We’ve had our share of oopsies over the years. There was that time, at a random dump station, that the hose jumped out of the hole, mid black tank empty….nuff said. We damaged a storage door once on a hidden stump in Canada and damaged a front fender on one of those yellow gas pump posts that jumped out into our way. The biggest one though, was a week out into a trip; after staying outside Estes Park, we spun a rod bearing. No warning, 30 seconds from normal to knock, knock. Fortunately, there was a pull-off area at a trailhead. We called and called – no shop within a couple of hundred miles was willing to take and work on the RV. The campground we just left wouldn’t let us be towed back there while we worked out a plan. We called to our Ford shop back home – they said they could take it, so we reluctantly arranged to have it moved back to Illinois on a flatbed. Two weeks after it sat outside our home Ford Dealer, they called to say they couldn’t work on it. We then had it moved to a Ford Truck shop (like semi’s) in Indianapolis, and they put a new short block in it, thankfully, under warranty. The original engine was in great condition, except for the one bearing. A very unusual occurrence everyone said, but it does add just a bit of apprehension every time we plan a long drive.
We used to move a lot, spending no more than three weeks in a spot, often less. There was always a bit of pressure to see how many national parks we could fit in and how many pictures we could take. We spent more time working out itineraries and making reservations. Now we tend to pick a campground early on a travel afternoon. Over winter, we land in an area for months at a time. We still own a home but are selling. We do want a home base but haven’t yet decided where it would be. We are in our third long stint of work camping.
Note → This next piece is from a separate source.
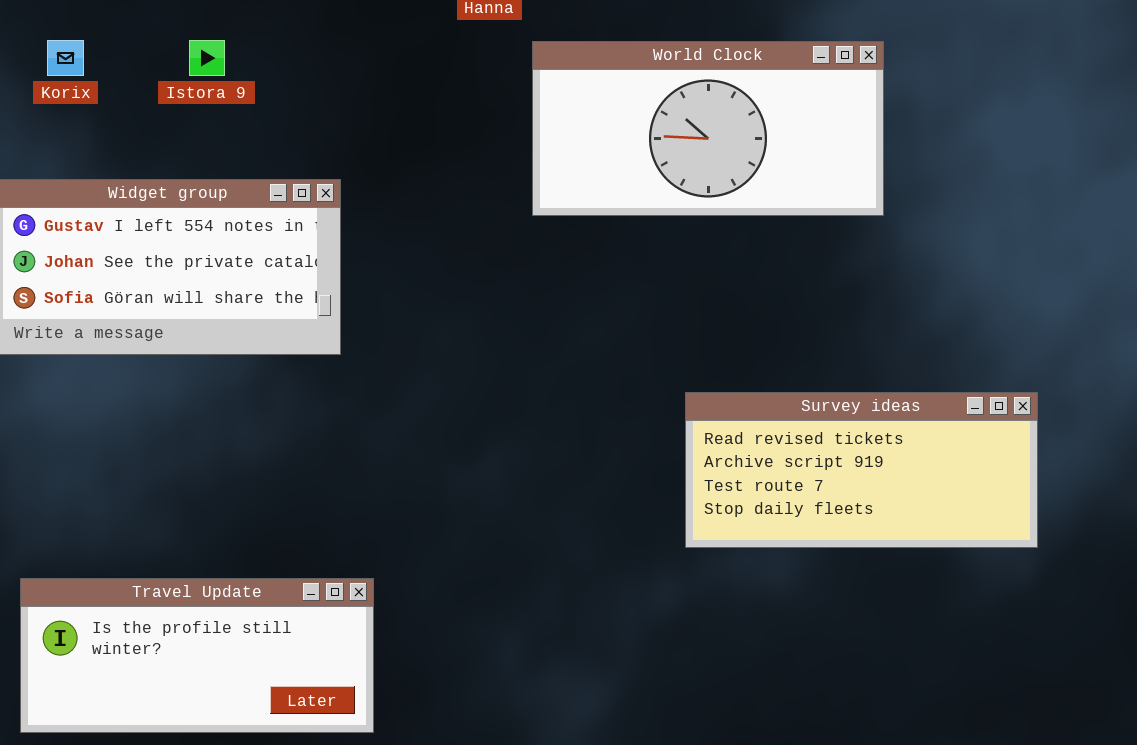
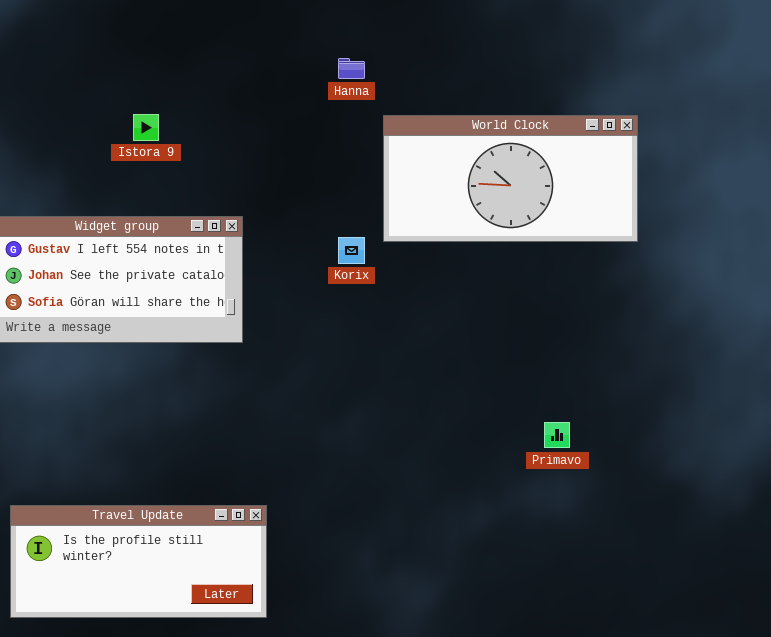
Korix: [47,40,84,76] -> [338,237,365,264], moved
Survey ideas: [685,392,1038,548] -> none, closed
The work isn’t difficult and we have opted for non-paid positions which still provide a campsite. They offer fewer required hours and more flexibility which leaves more time to explore the area.
We’ve experienced dust storms in Arizona and were in Conroe, Texas for the Big Freeze of 2022. We spent several weeks in 14-degree temps in Wisconsin days out west where two air conditioners barely kept up. We’ve hiked mountains and deserts and run our e-bikes hundreds of miles. We have our hobbies, computers, guitar, telescope. Life on the road for us, no matter the RV is Life on the Road.